It's no excuse, but it is what it is.
My husband found me laying naked in bed at my parents house while they were out of town with a guy I barely know laying naked on the ground.
Fortunately, we didn't have sex. We got too drunk and passed out.
But I can tell the intention was there, no matter how much I love my husband.
We've had problems. He ws kind enough to decide that we can work this out. and let me stay at home.
We have 2 young kids together.
I'm an idot.
This only happened a day ago, and I know time is going to help, but every time I look at my husband it breaks my heart...I want to die...I can't believe I hurt this amazing man.
I can tell by the way he looks at me that I've shattered him.
How do I pick up the pieces?
We can't afford a counselor, or we'd already be there.
You said it very succinctly, darling.No sense in being gentle with this one. She has already done enough damage so her demise would make the world a better place.
You totally fucked up your entire world.
The first thing is the alcohol. The problem is that it does not cause you to do anything. It unleashes that which you desire to do and are inhibited. So you really wanted to fuck some scuzz bucket on a Saturday night. Mind you, this is not some college age experimentation. You are the mother of two children, and those years should be way behind you, nothing more than a distant memory that brings a sly smile to your face. I use the term "mother" loosely here, as the fact that your body spewed forth two babies is no indication that you are fit to nurture and love them in a manner to which they are entitled, as you clearly fall short of that standard.
Your husband is sticking with you as a form of damage control. It is over with you, but he is salvaging his relationship with his children, and considering the expense and aggravation of you, the baby breeder, as part of the package deal to maintain ties with his children.

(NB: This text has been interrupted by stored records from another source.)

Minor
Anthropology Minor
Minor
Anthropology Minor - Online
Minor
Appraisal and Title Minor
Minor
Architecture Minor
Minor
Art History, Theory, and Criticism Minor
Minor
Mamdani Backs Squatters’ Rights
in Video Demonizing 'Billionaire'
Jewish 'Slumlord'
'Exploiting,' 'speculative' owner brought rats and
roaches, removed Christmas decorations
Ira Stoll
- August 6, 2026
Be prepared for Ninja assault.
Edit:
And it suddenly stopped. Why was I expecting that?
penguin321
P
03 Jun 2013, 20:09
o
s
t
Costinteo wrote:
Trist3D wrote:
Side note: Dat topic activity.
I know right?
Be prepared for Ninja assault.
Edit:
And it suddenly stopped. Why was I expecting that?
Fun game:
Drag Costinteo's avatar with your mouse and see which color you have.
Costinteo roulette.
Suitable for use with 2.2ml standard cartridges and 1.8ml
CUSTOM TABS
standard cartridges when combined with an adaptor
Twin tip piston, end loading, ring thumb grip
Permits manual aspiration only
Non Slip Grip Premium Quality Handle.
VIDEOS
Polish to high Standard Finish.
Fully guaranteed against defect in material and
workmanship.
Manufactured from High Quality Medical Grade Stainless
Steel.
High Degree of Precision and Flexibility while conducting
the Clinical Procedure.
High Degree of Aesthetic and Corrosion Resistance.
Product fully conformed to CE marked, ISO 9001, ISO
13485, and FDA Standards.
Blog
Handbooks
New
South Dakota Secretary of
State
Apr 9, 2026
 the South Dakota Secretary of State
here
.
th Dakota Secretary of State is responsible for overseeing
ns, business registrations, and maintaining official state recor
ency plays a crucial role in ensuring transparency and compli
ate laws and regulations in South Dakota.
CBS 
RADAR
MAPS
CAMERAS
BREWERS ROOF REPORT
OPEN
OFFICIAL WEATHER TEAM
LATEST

Whatever pleasure or orgasm you might have had now has a price. It was all a transaction you entered into when you made that choice and since you were bombed out of your mind you will now pay the price for your fun without even a fleeting sweet memory of what you enjoyed. Even that is too great a reward for the worthless pile of human refuse that you are. At this point, the best thing that can happen to avoid future suffering is that you die so your husband is free to get a worthy wife and his children have a possible hope to have a loving mother.